Start of Record set

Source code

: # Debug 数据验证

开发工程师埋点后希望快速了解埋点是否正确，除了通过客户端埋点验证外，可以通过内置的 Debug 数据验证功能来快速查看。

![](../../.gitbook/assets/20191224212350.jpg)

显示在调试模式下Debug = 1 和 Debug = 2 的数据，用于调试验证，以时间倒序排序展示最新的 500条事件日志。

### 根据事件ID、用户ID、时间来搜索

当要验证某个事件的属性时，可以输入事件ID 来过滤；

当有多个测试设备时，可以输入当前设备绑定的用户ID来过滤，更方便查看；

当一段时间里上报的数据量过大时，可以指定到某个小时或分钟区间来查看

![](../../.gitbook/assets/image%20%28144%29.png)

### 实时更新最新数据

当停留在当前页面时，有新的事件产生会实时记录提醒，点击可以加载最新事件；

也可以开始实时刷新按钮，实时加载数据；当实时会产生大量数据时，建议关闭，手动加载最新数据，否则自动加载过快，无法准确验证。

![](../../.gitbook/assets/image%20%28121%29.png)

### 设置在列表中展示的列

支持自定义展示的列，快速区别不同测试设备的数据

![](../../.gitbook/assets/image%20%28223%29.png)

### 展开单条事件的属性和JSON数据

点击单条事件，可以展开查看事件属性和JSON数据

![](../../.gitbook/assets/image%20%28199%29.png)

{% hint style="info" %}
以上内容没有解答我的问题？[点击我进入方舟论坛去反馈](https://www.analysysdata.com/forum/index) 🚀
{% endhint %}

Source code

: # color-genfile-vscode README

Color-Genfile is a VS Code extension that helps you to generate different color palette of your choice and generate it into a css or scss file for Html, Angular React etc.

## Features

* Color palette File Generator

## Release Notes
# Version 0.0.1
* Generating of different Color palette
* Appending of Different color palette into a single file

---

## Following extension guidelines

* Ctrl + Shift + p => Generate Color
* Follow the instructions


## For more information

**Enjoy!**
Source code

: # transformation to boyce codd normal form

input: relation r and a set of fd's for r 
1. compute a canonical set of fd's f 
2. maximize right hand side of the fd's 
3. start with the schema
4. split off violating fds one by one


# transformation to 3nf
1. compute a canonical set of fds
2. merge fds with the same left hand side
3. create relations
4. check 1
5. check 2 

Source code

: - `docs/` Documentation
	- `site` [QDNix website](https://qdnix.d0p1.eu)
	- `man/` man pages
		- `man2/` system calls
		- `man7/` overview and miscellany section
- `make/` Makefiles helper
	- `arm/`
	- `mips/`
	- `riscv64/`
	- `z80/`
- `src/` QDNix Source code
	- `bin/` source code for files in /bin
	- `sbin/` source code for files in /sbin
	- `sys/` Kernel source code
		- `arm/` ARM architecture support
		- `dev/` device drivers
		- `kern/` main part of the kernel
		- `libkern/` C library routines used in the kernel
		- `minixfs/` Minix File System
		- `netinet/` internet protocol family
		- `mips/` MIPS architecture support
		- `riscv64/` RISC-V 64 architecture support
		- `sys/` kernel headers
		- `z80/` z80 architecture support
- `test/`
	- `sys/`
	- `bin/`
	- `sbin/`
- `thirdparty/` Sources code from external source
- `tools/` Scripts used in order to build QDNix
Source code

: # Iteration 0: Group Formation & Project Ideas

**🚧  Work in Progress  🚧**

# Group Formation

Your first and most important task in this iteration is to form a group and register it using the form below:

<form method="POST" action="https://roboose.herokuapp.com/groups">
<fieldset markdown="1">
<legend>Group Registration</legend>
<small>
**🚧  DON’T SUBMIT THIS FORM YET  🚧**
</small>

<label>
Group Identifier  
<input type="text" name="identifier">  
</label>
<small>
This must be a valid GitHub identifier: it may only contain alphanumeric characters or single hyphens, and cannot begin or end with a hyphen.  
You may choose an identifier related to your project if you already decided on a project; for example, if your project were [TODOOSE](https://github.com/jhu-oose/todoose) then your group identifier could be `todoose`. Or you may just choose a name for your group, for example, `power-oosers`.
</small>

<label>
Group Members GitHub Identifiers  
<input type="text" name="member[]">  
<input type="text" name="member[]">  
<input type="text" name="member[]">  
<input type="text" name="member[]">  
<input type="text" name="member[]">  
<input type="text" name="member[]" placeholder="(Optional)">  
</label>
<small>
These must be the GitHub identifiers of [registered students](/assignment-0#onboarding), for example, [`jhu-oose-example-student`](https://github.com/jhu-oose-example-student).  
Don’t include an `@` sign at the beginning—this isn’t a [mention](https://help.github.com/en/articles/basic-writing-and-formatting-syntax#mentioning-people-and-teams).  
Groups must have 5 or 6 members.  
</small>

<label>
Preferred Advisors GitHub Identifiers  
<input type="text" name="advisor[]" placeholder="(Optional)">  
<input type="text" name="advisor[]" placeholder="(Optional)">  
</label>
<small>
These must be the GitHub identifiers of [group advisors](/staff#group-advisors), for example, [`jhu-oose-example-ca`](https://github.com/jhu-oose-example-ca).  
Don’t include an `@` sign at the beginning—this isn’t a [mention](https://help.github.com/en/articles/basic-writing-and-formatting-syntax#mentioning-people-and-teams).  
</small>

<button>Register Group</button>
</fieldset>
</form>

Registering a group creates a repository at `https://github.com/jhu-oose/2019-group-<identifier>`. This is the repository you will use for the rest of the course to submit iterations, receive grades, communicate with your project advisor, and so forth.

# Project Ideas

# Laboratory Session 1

End of Record set

**Problem:** Would you please give the data above again, exactly as it appears?

**Expected output:**
Source code

: # Debug 数据验证

开发工程师埋点后希望快速了解埋点是否正确，除了通过客户端埋点验证外，可以通过内置的 Debug 数据验证功能来快速查看。

![](../../.gitbook/assets/20191224212350.jpg)

显示在调试模式下Debug = 1 和 Debug = 2 的数据，用于调试验证，以时间倒序排序展示最新的 500条事件日志。

### 根据事件ID、用户ID、时间来搜索

当要验证某个事件的属性时，可以输入事件ID 来过滤；

当有多个测试设备时，可以输入当前设备绑定的用户ID来过滤，更方便查看；

当一段时间里上报的数据量过大时，可以指定到某个小时或分钟区间来查看

![](../../.gitbook/assets/image%20%28144%29.png)

### 实时更新最新数据

当停留在当前页面时，有新的事件产生会实时记录提醒，点击可以加载最新事件；

也可以开始实时刷新按钮，实时加载数据；当实时会产生大量数据时，建议关闭，手动加载最新数据，否则自动加载过快，无法准确验证。

![](../../.gitbook/assets/image%20%28121%29.png)

### 设置在列表中展示的列

支持自定义展示的列，快速区别不同测试设备的数据

![](../../.gitbook/assets/image%20%28223%29.png)

### 展开单条事件的属性和JSON数据

点击单条事件，可以展开查看事件属性和JSON数据

![](../../.gitbook/assets/image%20%28199%29.png)

{% hint style="info" %}
以上内容没有解答我的问题？[点击我进入方舟论坛去反馈](https://www.analysysdata.com/forum/index) 🚀
{% endhint %}

Source code

: # color-genfile-vscode README

Color-Genfile is a VS Code extension that helps you to generate different color palette of your choice and generate it into a css or scss file for Html, Angular React etc.

## Features

* Color palette File Generator

## Release Notes
# Version 0.0.1
* Generating of different Color palette
* Appending of Different color palette into a single file

---

## Following extension guidelines

* Ctrl + Shift + p => Generate Color
* Follow the instructions


## For more information

**Enjoy!**
Source code

: # transformation to boyce codd normal form

input: relation r and a set of fd's for r 
1. compute a canonical set of fd's f 
2. maximize right hand side of the fd's 
3. start with the schema
4. split off violating fds one by one


# transformation to 3nf
1. compute a canonical set of fds
2. merge fds with the same left hand side
3. create relations
4. check 1
5. check 2 

Source code

: - `docs/` Documentation
	- `site` [QDNix website](https://qdnix.d0p1.eu)
	- `man/` man pages
		- `man2/` system calls
		- `man7/` overview and miscellany section
- `make/` Makefiles helper
	- `arm/`
	- `mips/`
	- `riscv64/`
	- `z80/`
- `src/` QDNix Source code
	- `bin/` source code for files in /bin
	- `sbin/` source code for files in /sbin
	- `sys/` Kernel source code
		- `arm/` ARM architecture support
		- `dev/` device drivers
		- `kern/` main part of the kernel
		- `libkern/` C library routines used in the kernel
		- `minixfs/` Minix File System
		- `netinet/` internet protocol family
		- `mips/` MIPS architecture support
		- `riscv64/` RISC-V 64 architecture support
		- `sys/` kernel headers
		- `z80/` z80 architecture support
- `test/`
	- `sys/`
	- `bin/`
	- `sbin/`
- `thirdparty/` Sources code from external source
- `tools/` Scripts used in order to build QDNix
Source code

: # Iteration 0: Group Formation & Project Ideas

**🚧  Work in Progress  🚧**

# Group Formation

Your first and most important task in this iteration is to form a group and register it using the form below:

<form method="POST" action="https://roboose.herokuapp.com/groups">
<fieldset markdown="1">
<legend>Group Registration</legend>
<small>
**🚧  DON’T SUBMIT THIS FORM YET  🚧**
</small>

<label>
Group Identifier  
<input type="text" name="identifier">  
</label>
<small>
This must be a valid GitHub identifier: it may only contain alphanumeric characters or single hyphens, and cannot begin or end with a hyphen.  
You may choose an identifier related to your project if you already decided on a project; for example, if your project were [TODOOSE](https://github.com/jhu-oose/todoose) then your group identifier could be `todoose`. Or you may just choose a name for your group, for example, `power-oosers`.
</small>

<label>
Group Members GitHub Identifiers  
<input type="text" name="member[]">  
<input type="text" name="member[]">  
<input type="text" name="member[]">  
<input type="text" name="member[]">  
<input type="text" name="member[]">  
<input type="text" name="member[]" placeholder="(Optional)">  
</label>
<small>
These must be the GitHub identifiers of [registered students](/assignment-0#onboarding), for example, [`jhu-oose-example-student`](https://github.com/jhu-oose-example-student).  
Don’t include an `@` sign at the beginning—this isn’t a [mention](https://help.github.com/en/articles/basic-writing-and-formatting-syntax#mentioning-people-and-teams).  
Groups must have 5 or 6 members.  
</small>

<label>
Preferred Advisors GitHub Identifiers  
<input type="text" name="advisor[]" placeholder="(Optional)">  
<input type="text" name="advisor[]" placeholder="(Optional)">  
</label>
<small>
These must be the GitHub identifiers of [group advisors](/staff#group-advisors), for example, [`jhu-oose-example-ca`](https://github.com/jhu-oose-example-ca).  
Don’t include an `@` sign at the beginning—this isn’t a [mention](https://help.github.com/en/articles/basic-writing-and-formatting-syntax#mentioning-people-and-teams).  
</small>

<button>Register Group</button>
</fieldset>
</form>

Registering a group creates a repository at `https://github.com/jhu-oose/2019-group-<identifier>`. This is the repository you will use for the rest of the course to submit iterations, receive grades, communicate with your project advisor, and so forth.

# Project Ideas

# Laboratory Session 1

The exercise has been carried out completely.